** RECORDS TO PROCESS **
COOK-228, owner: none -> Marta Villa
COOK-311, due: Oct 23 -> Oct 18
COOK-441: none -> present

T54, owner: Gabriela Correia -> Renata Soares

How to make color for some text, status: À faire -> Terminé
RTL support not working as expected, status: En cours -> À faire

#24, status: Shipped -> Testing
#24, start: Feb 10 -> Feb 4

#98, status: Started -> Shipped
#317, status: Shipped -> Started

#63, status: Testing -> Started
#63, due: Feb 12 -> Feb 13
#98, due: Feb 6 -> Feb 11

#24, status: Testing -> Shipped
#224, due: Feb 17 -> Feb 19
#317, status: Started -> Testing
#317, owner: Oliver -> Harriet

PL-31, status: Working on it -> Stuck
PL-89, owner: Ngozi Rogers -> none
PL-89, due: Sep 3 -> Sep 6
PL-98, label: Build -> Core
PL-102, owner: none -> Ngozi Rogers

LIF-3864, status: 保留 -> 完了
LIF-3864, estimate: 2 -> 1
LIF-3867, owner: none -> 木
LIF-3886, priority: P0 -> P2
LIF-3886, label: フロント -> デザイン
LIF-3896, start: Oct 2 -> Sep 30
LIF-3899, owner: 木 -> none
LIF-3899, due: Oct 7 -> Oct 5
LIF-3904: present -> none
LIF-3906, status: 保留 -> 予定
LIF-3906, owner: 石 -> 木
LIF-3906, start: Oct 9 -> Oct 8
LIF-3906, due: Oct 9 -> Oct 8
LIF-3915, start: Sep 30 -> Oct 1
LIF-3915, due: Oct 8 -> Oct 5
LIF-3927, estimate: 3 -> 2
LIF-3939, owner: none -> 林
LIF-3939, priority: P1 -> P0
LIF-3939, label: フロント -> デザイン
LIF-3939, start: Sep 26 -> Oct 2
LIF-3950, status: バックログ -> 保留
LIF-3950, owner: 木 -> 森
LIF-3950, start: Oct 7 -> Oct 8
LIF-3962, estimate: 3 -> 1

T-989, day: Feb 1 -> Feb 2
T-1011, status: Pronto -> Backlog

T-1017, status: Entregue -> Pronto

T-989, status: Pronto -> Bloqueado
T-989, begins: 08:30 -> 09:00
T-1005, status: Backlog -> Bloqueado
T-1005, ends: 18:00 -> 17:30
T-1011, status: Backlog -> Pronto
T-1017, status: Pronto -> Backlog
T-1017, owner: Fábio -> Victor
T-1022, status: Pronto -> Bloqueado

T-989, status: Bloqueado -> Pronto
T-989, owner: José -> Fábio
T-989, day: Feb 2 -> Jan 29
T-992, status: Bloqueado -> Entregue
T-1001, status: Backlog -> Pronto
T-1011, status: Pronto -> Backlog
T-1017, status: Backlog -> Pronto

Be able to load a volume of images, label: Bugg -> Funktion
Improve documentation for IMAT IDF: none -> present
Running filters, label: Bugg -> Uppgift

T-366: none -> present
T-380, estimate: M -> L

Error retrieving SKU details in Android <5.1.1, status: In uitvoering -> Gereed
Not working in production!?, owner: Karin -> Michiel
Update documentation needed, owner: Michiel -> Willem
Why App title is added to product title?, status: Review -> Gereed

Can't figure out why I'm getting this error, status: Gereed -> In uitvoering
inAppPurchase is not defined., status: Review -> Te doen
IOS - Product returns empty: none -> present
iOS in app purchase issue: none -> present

** EXERCISE INSTRUCTIONS **
Wherever the word "priority" appears in the listing above, copy the whole line.

** ANSWER TO THE PROBLEM **
LIF-3886, priority: P0 -> P2
LIF-3939, priority: P1 -> P0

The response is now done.